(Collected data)

.....

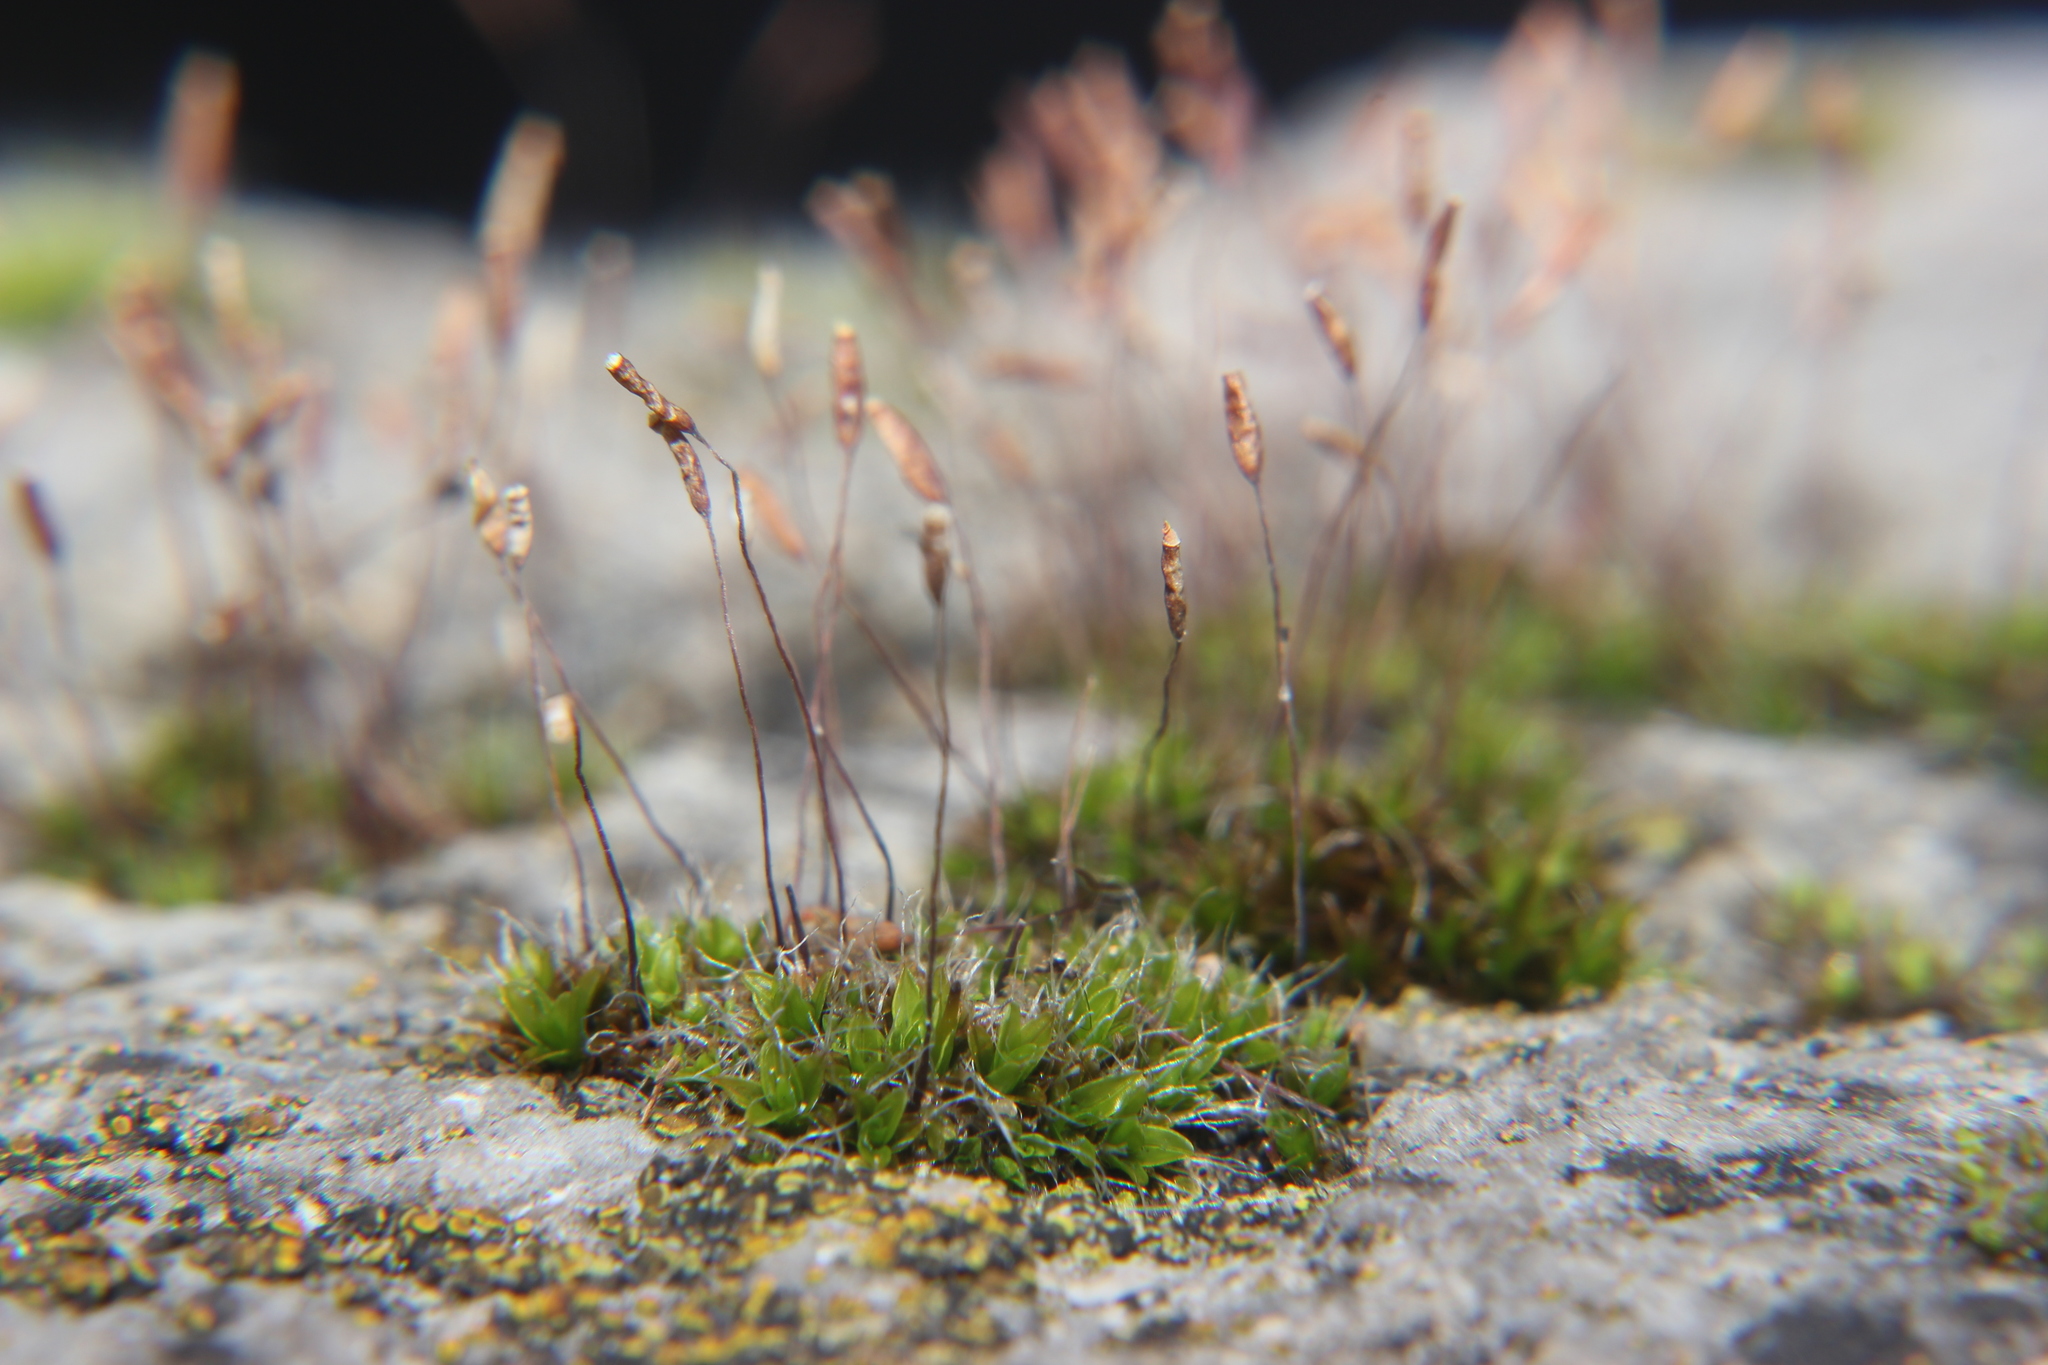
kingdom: Plantae
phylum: Bryophyta
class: Bryopsida
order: Pottiales
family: Pottiaceae
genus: Tortula
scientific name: Tortula muralis
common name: Wall screw-moss
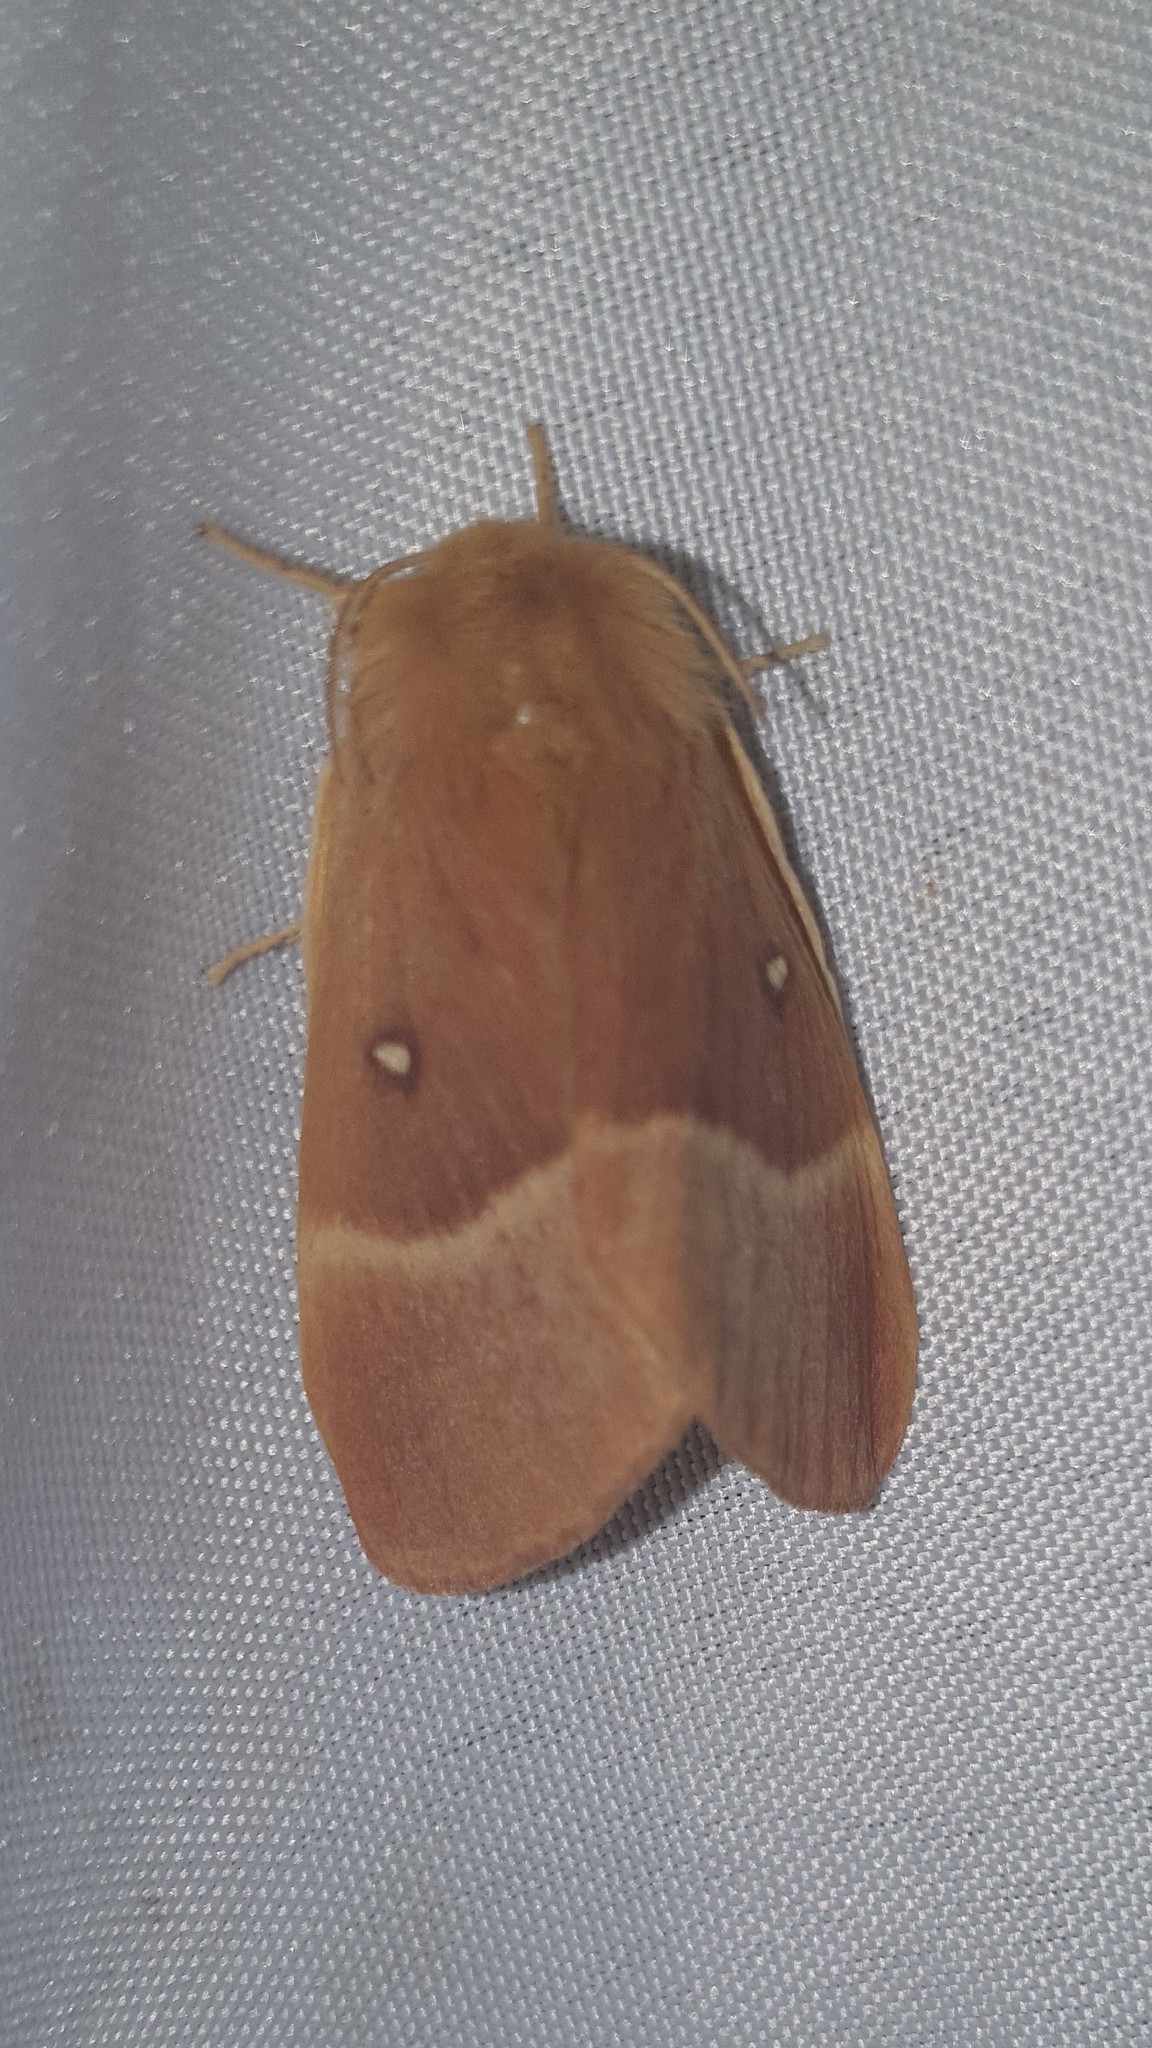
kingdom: Animalia
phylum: Arthropoda
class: Insecta
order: Lepidoptera
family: Lasiocampidae
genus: Lasiocampa
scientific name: Lasiocampa quercus
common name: Oak eggar
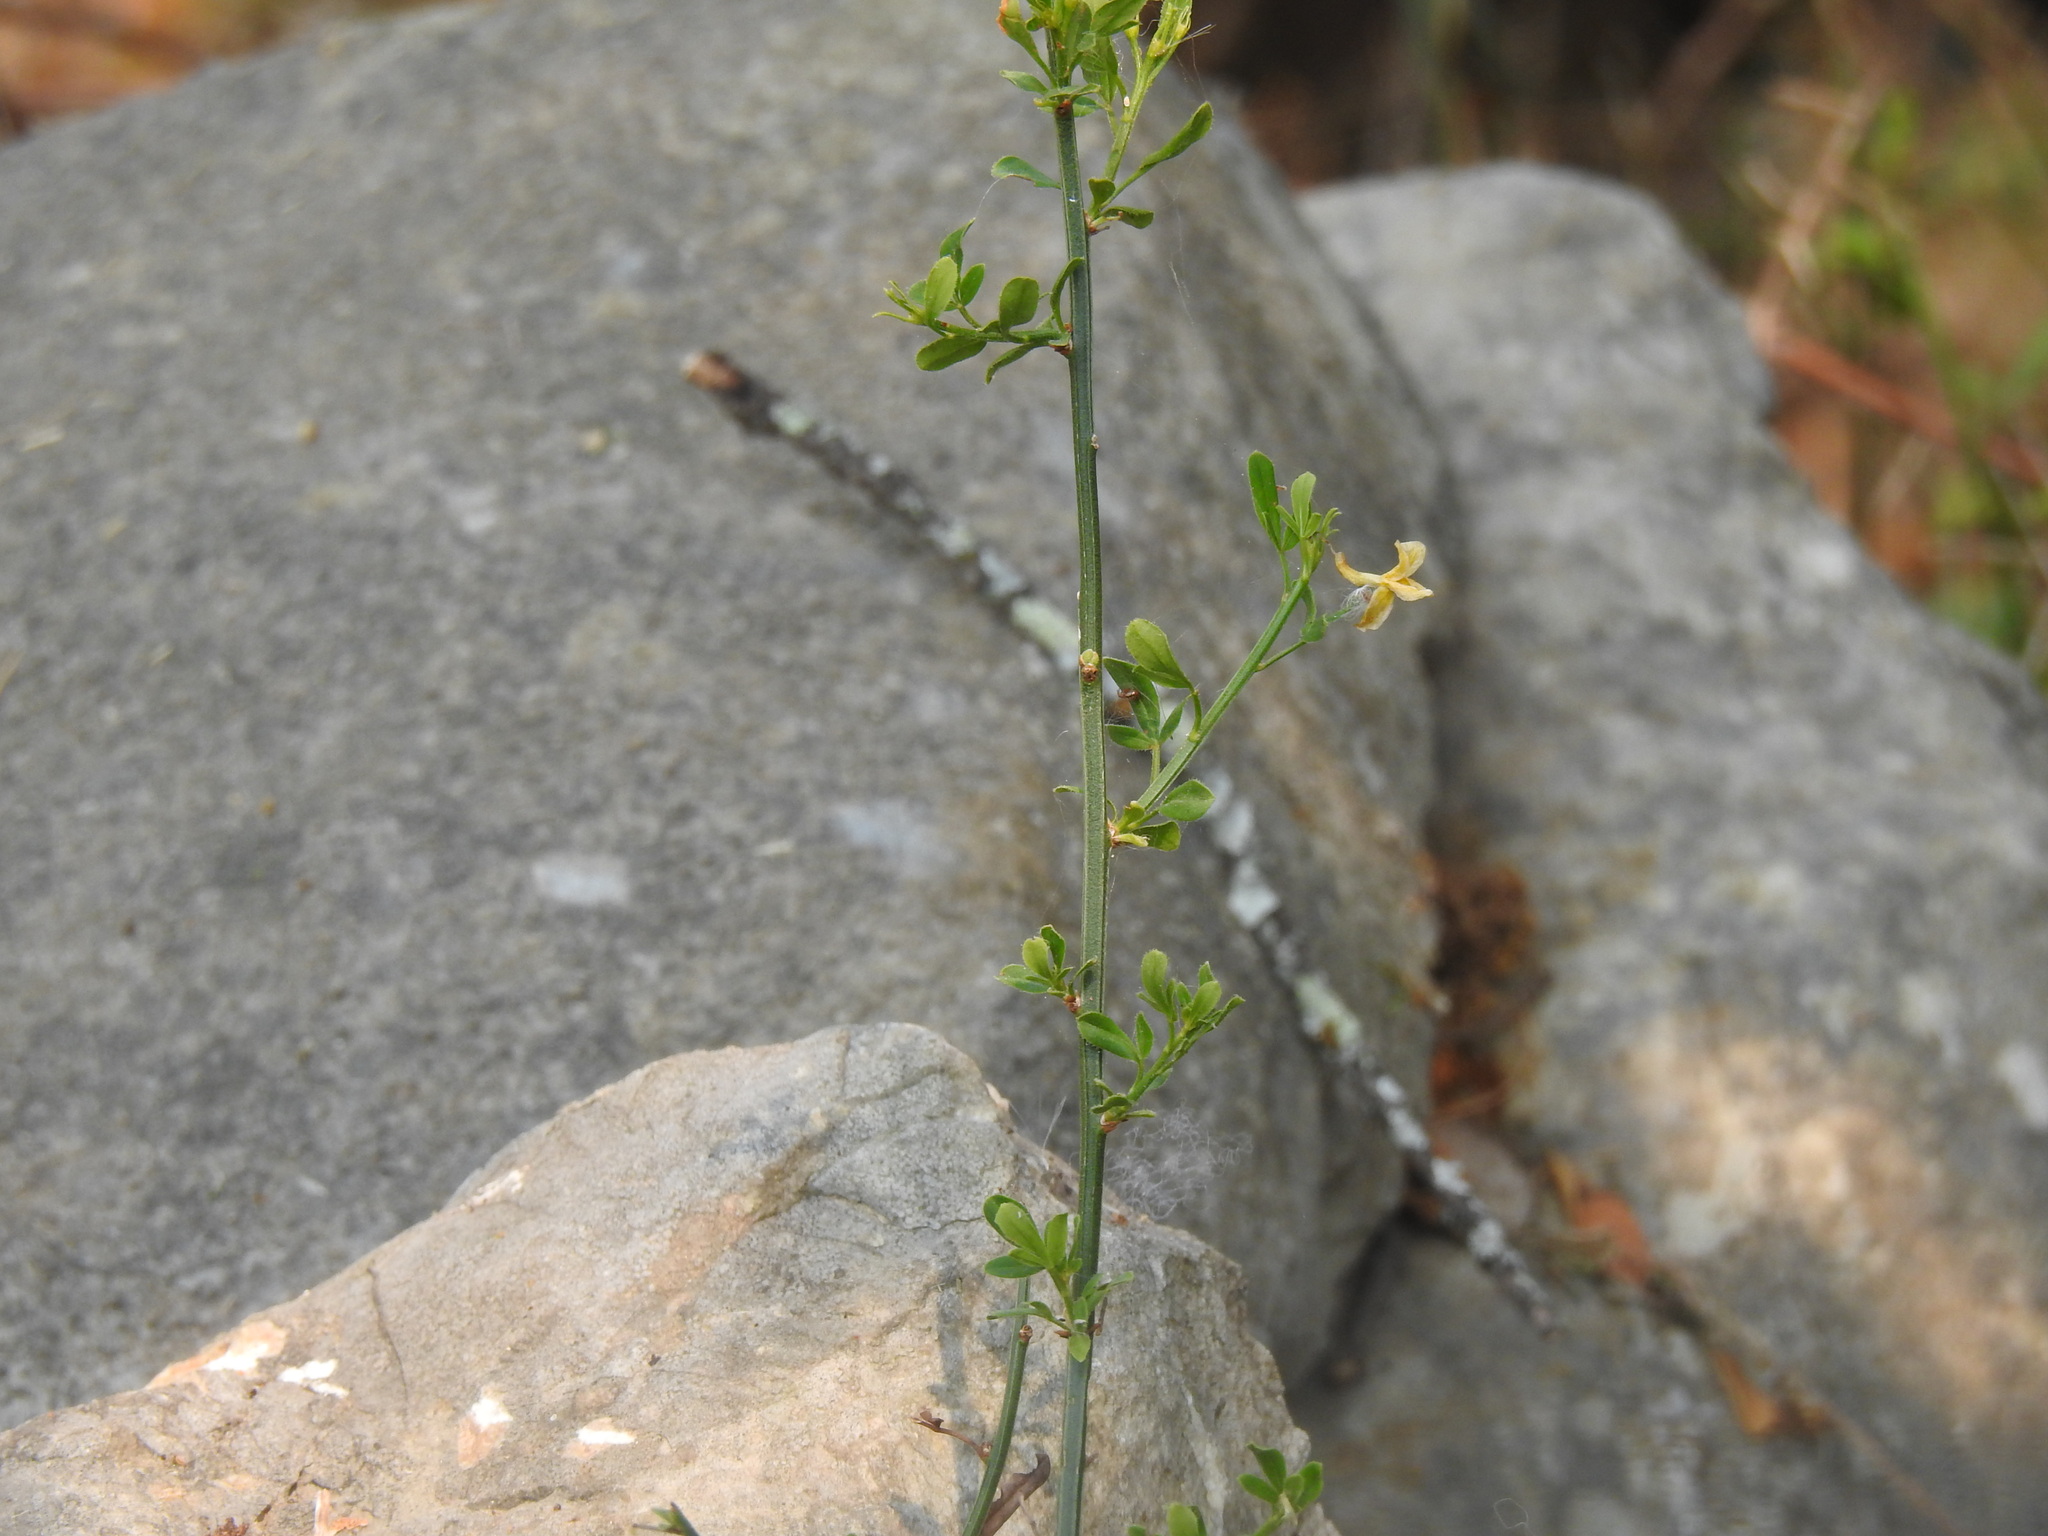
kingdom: Plantae
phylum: Tracheophyta
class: Magnoliopsida
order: Lamiales
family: Oleaceae
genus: Chrysojasminum
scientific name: Chrysojasminum fruticans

.....

■ **What this task involves**
Please print the lines of the listing exactly, beginning at the line that contains "phylum: Bryophyta" and stopping after the last line of the listing. Leave the pictures out of your answer.

■ **Full output**
phylum: Bryophyta
class: Bryopsida
order: Pottiales
family: Pottiaceae
genus: Tortula
scientific name: Tortula muralis
common name: Wall screw-moss
kingdom: Animalia
phylum: Arthropoda
class: Insecta
order: Lepidoptera
family: Lasiocampidae
genus: Lasiocampa
scientific name: Lasiocampa quercus
common name: Oak eggar
kingdom: Plantae
phylum: Tracheophyta
class: Magnoliopsida
order: Lamiales
family: Oleaceae
genus: Chrysojasminum
scientific name: Chrysojasminum fruticans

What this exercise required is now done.